Vue panoramique du centre-ville de Dakar, capitale économique du Sénégal.

Un contexte conjoncturel défavorable

La baisse des IDE s’explique en grande partie par l’achèvement des grands projets pétroliers et gaziers de Sangomar et Grand Tortue. Ces investissements massifs, qui avaient dopé les flux financiers ces dernières années, ont désormais atteint leur phase de production. Cependant, le potentiel économique du Sénégal reste intact, comme le souligne Moubarak Lo, ancien conseiller économique de la primature et consultant indépendant : « Le pays peut, de manière structurelle, capter entre trois et cinq milliards de dollars d’IDE par an. »

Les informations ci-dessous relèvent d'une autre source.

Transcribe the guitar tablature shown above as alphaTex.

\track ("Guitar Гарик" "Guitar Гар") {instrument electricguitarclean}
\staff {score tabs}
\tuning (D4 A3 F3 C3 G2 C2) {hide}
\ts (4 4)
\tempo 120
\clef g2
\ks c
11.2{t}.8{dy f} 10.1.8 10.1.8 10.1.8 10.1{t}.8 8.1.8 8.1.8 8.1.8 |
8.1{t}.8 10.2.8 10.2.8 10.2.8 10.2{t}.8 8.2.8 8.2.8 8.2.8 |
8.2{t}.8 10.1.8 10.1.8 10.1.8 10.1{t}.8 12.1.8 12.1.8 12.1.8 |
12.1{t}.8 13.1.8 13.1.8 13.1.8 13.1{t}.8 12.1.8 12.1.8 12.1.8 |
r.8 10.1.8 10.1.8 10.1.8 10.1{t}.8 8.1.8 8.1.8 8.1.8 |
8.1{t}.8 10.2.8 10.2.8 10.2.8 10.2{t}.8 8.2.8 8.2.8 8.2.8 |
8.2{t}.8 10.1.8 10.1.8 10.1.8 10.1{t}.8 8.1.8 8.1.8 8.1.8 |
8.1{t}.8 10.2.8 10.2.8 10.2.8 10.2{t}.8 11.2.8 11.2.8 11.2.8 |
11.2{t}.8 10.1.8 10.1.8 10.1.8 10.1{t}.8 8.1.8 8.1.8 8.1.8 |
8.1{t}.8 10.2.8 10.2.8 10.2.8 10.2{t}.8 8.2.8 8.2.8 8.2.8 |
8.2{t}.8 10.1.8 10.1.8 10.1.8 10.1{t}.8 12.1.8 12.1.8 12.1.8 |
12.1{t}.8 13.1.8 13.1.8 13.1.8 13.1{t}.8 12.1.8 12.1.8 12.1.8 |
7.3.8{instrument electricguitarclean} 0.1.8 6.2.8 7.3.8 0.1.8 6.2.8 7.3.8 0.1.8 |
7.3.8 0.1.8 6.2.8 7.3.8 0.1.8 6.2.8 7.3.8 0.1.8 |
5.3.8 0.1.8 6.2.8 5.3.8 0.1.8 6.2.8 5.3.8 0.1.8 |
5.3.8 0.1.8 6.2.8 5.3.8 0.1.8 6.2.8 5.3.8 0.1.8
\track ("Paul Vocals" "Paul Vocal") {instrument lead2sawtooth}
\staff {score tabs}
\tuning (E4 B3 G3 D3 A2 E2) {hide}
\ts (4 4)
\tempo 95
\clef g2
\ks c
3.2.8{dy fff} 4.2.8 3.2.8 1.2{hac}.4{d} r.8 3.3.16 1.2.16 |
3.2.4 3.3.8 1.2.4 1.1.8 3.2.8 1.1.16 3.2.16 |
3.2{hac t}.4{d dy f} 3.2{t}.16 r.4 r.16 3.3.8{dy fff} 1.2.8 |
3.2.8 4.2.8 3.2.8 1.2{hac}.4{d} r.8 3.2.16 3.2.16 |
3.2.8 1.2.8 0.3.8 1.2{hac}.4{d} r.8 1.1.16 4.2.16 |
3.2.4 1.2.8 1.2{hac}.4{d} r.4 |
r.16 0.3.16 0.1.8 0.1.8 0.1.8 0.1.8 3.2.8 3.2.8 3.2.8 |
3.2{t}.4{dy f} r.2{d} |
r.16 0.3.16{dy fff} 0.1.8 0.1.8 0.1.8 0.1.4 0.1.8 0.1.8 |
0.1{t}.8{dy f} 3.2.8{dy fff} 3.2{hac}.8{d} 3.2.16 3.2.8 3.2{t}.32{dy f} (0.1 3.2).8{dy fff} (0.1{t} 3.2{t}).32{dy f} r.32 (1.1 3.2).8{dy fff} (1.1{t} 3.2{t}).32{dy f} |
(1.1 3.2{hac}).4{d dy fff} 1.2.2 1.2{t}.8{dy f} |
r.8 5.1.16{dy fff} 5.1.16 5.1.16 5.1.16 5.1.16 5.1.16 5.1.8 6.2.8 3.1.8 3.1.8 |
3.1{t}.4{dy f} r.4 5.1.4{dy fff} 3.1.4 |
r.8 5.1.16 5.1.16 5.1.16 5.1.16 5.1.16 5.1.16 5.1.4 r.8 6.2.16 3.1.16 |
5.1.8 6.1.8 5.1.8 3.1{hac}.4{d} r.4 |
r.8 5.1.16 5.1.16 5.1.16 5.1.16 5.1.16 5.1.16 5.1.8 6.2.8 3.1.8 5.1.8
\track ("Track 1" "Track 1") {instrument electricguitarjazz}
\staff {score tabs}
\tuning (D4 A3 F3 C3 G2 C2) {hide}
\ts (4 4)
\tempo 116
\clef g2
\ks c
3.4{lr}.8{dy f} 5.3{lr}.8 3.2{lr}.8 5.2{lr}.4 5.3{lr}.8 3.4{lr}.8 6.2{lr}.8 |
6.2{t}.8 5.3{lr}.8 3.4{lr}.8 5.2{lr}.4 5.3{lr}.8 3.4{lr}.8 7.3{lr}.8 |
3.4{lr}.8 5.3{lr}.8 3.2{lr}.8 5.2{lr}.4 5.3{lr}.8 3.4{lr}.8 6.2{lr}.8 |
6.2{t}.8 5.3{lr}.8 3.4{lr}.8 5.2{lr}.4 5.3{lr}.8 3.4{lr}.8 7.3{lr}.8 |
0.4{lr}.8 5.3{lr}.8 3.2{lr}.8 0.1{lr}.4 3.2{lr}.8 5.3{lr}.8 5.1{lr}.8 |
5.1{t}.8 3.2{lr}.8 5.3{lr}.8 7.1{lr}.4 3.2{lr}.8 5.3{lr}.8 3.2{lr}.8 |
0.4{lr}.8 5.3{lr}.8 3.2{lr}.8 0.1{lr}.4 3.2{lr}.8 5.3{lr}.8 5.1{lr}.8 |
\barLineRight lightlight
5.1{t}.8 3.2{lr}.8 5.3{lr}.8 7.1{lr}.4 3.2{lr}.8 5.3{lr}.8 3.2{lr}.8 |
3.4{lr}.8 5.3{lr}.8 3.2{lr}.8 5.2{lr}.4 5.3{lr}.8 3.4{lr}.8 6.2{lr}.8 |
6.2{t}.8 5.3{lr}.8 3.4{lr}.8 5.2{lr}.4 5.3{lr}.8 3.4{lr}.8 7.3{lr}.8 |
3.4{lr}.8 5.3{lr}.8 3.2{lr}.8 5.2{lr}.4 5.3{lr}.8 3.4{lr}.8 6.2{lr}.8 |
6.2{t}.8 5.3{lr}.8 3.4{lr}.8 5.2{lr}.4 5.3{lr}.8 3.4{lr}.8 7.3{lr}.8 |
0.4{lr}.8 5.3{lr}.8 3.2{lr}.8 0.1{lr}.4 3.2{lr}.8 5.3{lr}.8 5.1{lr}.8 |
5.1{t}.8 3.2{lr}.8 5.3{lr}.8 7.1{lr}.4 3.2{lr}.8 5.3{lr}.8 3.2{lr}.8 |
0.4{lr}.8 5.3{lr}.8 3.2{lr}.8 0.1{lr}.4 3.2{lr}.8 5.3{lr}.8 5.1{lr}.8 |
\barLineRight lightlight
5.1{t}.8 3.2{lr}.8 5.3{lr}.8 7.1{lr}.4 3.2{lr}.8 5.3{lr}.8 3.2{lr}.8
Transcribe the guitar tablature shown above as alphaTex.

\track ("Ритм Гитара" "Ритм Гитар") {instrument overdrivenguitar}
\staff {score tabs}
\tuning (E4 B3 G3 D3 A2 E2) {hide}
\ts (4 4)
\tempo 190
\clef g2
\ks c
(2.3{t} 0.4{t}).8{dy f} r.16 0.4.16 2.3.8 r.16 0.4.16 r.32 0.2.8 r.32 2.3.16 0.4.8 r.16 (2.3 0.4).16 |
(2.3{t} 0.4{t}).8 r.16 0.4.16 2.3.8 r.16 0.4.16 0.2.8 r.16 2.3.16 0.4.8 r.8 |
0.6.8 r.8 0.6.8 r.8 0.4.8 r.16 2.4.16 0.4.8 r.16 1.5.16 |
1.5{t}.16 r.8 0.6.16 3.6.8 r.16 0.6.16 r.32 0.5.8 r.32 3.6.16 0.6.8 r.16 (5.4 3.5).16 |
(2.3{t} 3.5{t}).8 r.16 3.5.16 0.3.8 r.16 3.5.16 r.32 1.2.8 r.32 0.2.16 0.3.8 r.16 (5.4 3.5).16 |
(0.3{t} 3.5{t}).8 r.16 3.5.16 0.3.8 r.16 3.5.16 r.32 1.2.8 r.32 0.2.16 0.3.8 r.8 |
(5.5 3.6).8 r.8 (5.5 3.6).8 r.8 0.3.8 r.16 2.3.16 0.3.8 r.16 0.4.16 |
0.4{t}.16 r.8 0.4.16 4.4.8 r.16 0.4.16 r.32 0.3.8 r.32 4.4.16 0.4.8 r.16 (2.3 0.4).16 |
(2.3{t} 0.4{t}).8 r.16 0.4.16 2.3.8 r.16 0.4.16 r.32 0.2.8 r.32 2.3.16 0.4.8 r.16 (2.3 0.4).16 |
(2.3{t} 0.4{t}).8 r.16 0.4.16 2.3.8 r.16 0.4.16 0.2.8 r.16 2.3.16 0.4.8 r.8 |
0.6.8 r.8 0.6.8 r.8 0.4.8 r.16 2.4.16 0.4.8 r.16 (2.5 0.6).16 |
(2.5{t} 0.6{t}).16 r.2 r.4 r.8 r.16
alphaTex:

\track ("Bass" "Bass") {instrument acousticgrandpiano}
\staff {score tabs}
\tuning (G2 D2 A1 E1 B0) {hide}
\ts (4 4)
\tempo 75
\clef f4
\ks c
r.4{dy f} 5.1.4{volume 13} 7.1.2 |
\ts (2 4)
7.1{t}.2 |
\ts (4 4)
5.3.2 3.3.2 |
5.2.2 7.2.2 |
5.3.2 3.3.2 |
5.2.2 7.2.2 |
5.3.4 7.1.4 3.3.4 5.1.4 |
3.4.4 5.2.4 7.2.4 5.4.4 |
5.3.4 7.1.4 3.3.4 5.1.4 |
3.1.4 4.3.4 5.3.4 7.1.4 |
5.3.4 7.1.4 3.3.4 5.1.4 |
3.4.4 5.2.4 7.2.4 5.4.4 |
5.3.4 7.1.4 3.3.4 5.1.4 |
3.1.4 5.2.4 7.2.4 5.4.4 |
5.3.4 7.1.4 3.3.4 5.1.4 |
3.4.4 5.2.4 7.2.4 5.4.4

Pour atteindre cet objectif, il estime que Dakar doit revoir sa stratégie de promotion économique à l’international. « Il ne suffit pas d’organiser des roadshows ponctuels. Le Sénégal doit adopter une approche proactive, comme le font d’autres nations pour attirer les investisseurs directs. » Il souligne que le pays excelle dans la mobilisation de capitaux via les titres d’État ou les obligations, mais peine à convaincre les investisseurs directs.

L’ombre de la dette et l’absence de visibilité

Avec une dette publique équivalente à 132 % du PIB fin 2024, selon les estimations du FMI, certains pourraient craindre un effet repoussoir pour les investisseurs étrangers. Pourtant, cette dette ne semble pas freiner les flux privés, comme le confirme Justin Maria, directeur France d’Access Bank : « La dette n’est pas un problème en soi. Ce qui inquiète les investisseurs, c’est l’absence de visibilité sur la situation financière à court terme. »

Pour lui, le Sénégal est perçu comme un pays à risque non pas en raison de ses fondamentaux économiques, mais à cause d’un manque de transparence sur les liquidités et l’état des finances publiques. Une incertitude qui bloque actuellement les décisions d’investissement.

Une relance possible dès 2027

Malgré ce tableau peu engageant, Moubarak Lo reste optimiste. Il estime que le pays dispose de tous les atouts pour retrouver rapidement son attractivité : « Le Sénégal compte une vingtaine de projets majeurs. Il faut cibler les cinq ou six entreprises internationales clés et les convaincre d’investir. Une mobilisation efficace pourrait permettre de redresser la situation dès cette année, ou au plus tard en 2027. »

Contrairement à d’autres nations africaines, comme la Guinée, qui a attiré plus de 7,7 milliards de dollars d’IDE en 2025, le Sénégal doit accélérer ses efforts pour ne pas perdre son rang parmi les destinations phares du continent.